***** RECORDS SHOWN *****

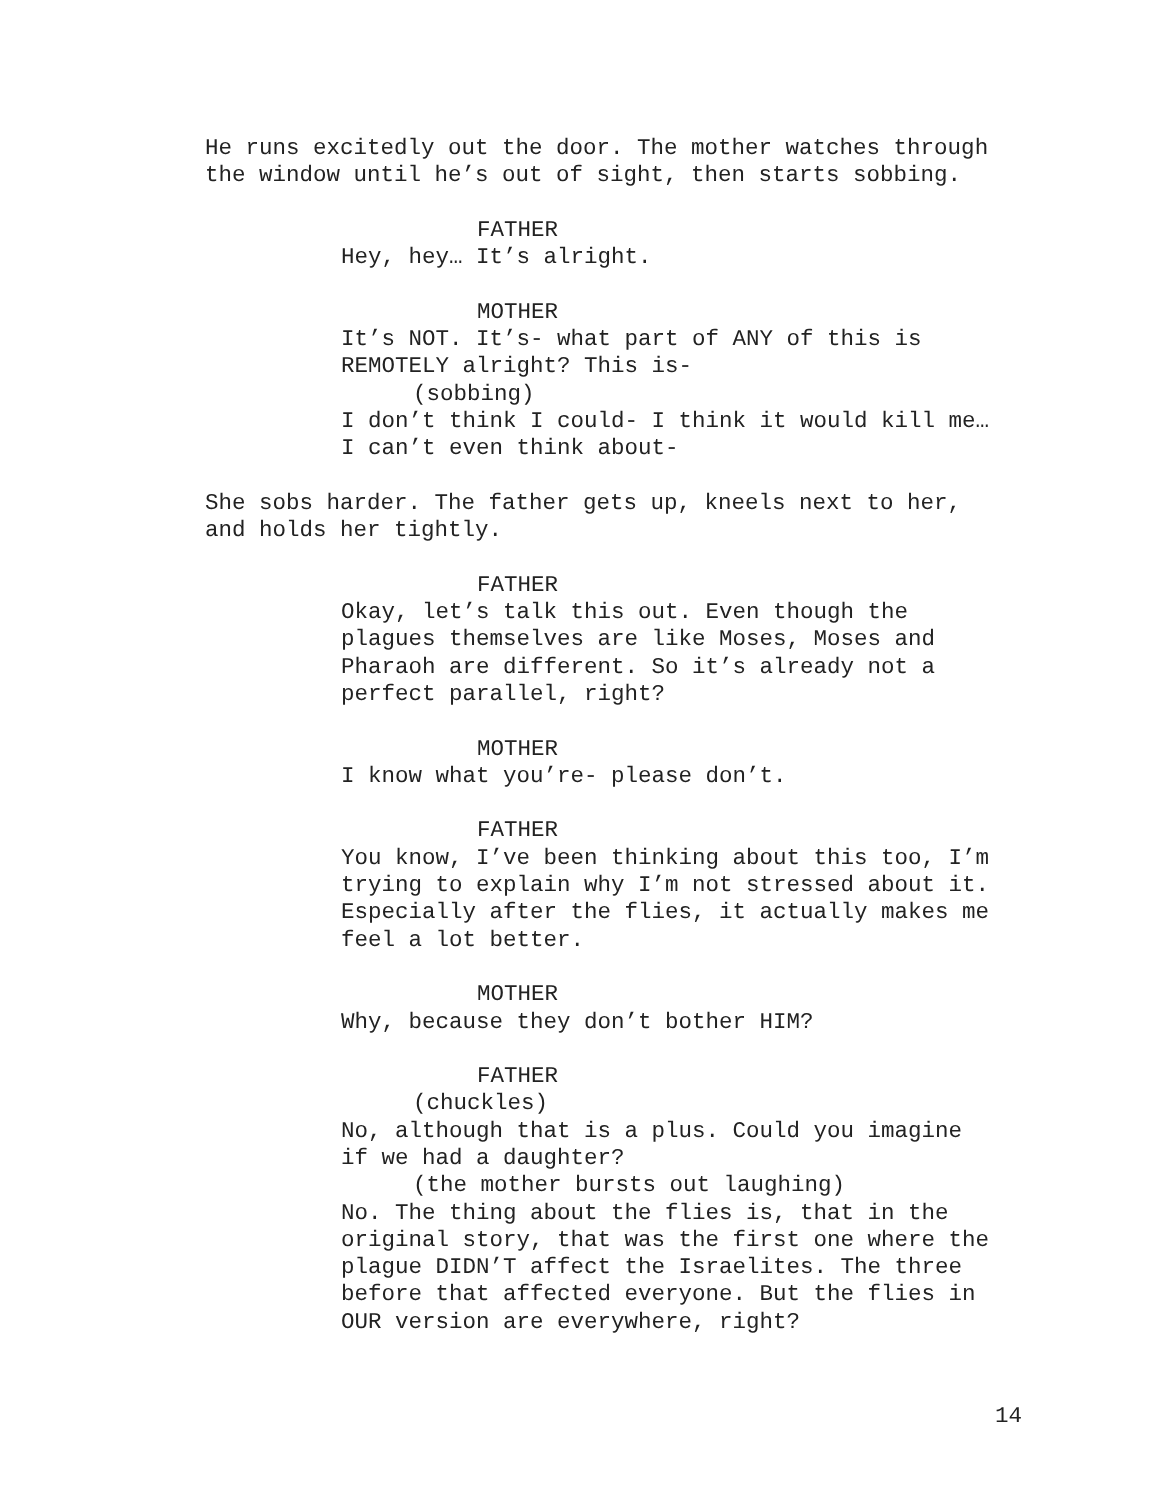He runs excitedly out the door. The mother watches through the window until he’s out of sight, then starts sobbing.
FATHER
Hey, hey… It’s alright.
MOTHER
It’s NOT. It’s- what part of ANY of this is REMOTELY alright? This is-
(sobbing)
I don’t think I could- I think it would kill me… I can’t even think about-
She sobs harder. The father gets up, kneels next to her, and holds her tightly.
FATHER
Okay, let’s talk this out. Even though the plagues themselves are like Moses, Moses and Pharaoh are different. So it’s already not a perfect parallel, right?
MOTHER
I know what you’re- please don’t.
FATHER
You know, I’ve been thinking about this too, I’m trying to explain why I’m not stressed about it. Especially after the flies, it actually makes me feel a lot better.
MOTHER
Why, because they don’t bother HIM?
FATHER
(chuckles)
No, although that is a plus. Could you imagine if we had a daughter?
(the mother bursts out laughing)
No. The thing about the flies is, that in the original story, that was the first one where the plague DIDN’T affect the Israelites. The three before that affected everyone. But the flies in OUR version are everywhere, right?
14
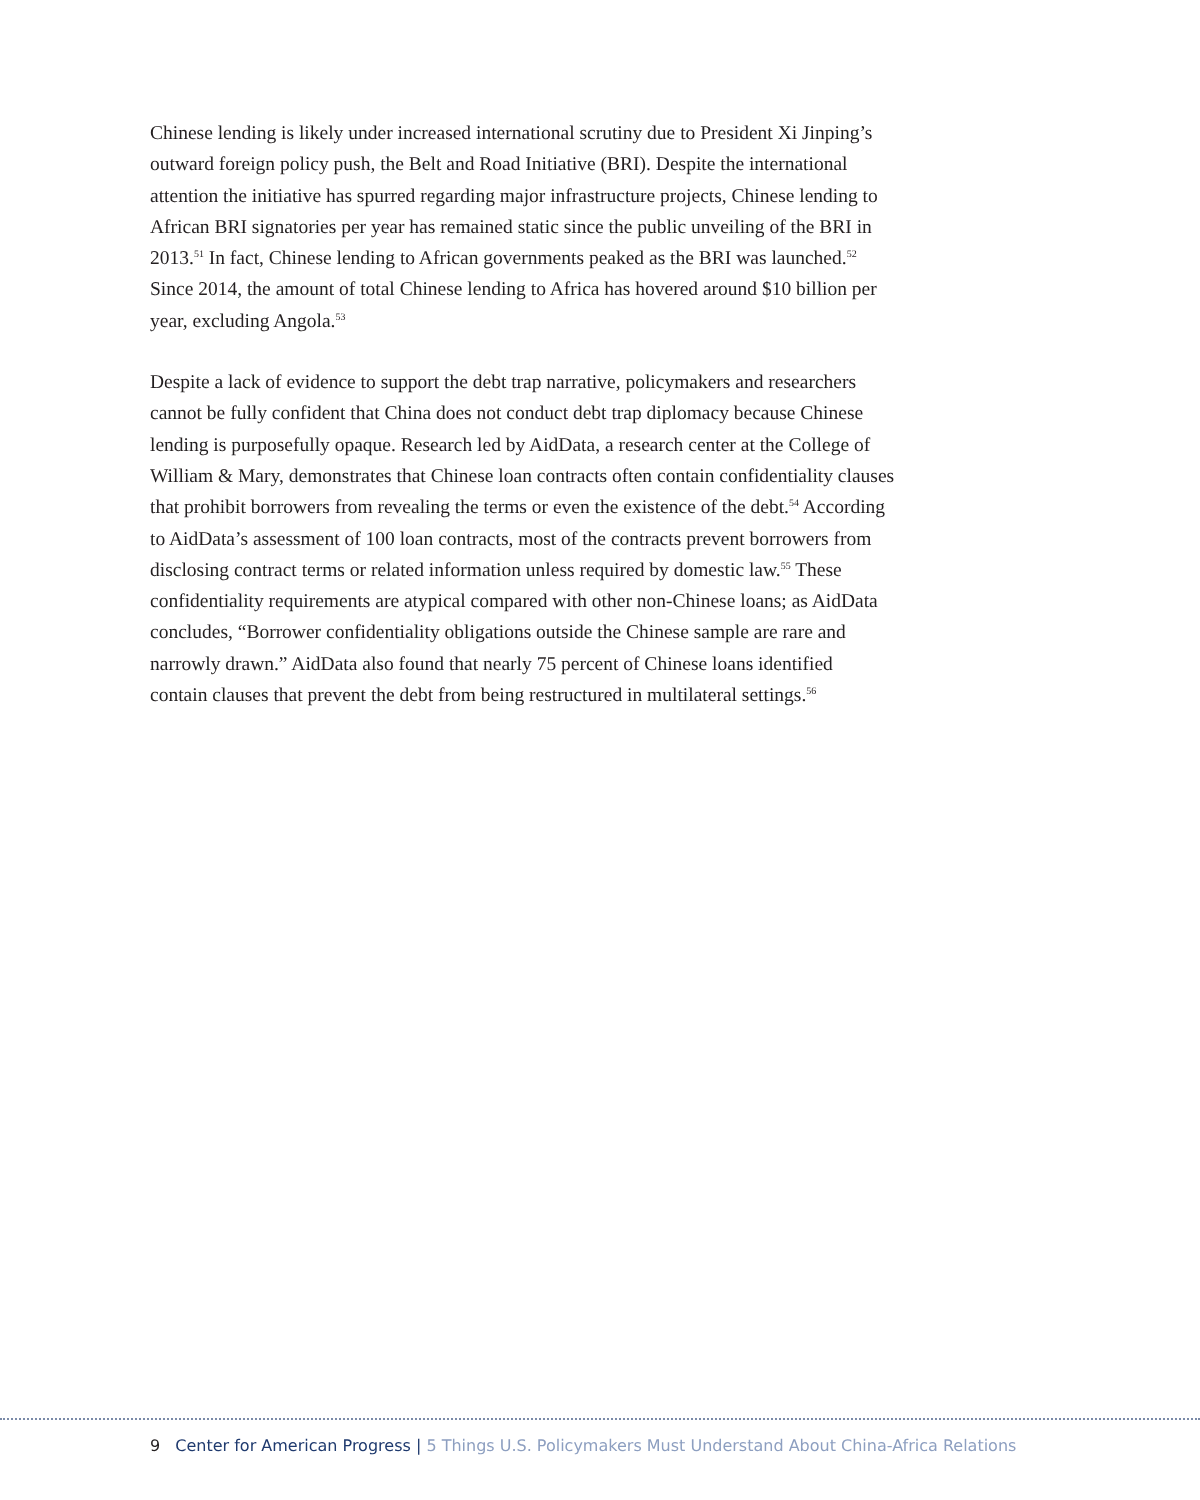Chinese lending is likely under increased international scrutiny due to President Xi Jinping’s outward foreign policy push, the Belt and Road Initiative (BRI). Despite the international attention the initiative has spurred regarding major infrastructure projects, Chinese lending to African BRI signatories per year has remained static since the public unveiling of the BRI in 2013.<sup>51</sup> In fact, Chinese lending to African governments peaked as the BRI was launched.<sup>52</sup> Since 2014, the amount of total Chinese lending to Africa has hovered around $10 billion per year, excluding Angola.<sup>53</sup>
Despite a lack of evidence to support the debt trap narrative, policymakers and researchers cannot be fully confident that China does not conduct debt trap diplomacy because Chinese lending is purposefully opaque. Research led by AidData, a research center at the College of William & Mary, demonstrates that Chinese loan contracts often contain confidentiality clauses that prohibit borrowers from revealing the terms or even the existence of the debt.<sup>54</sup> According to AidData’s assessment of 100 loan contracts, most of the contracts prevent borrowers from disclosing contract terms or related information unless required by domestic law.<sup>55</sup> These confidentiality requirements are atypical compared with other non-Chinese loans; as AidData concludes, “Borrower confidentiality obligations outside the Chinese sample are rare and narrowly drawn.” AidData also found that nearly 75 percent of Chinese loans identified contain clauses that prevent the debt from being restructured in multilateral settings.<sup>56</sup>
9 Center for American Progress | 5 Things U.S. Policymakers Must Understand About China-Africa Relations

*****
***** RECORDS SHOWN *****

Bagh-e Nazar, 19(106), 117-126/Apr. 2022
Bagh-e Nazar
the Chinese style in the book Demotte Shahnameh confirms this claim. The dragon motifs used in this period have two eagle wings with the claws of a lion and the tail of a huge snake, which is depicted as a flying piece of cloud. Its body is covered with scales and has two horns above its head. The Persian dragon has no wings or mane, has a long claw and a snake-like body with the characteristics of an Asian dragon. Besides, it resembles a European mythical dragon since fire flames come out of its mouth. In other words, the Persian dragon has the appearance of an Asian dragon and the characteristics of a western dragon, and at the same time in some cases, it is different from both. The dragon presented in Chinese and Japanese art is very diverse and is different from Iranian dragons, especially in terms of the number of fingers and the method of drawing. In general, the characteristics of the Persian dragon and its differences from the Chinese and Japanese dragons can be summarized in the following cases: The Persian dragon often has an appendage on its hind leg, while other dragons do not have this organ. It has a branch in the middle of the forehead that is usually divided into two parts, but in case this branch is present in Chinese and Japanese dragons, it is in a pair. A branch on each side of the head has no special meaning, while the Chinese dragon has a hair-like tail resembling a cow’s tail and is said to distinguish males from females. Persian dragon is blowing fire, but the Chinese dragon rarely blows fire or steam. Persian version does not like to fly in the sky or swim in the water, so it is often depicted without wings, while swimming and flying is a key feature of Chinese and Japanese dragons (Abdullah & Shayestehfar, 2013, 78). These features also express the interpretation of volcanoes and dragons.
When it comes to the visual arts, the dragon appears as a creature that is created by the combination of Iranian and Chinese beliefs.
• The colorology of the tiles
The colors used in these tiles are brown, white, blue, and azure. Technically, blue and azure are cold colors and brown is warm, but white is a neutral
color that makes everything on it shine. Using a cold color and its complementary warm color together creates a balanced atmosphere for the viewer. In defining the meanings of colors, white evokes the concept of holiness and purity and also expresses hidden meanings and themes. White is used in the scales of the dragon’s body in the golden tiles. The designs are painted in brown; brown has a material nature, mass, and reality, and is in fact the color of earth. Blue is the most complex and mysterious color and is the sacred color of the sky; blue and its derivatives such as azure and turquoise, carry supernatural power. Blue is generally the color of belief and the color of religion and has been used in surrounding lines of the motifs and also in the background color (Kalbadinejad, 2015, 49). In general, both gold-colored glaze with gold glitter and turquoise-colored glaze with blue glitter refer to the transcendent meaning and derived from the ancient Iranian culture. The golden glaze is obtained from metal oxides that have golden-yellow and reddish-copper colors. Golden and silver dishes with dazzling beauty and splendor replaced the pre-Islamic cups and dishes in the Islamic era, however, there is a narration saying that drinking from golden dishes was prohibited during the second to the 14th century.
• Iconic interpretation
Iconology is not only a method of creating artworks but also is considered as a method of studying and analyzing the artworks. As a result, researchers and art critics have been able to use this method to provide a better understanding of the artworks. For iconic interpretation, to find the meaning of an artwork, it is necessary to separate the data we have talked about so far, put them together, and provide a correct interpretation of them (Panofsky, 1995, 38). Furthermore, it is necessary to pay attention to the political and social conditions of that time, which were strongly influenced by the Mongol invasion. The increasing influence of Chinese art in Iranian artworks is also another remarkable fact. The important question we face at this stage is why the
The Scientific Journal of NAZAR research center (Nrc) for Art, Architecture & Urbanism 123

*****

TASK PROMPT -> Each line holding "alright" should be copied from the material above.

ANSWER BOX ->
Hey, hey… It’s alright.
It’s NOT. It’s- what part of ANY of this is REMOTELY alright? This is-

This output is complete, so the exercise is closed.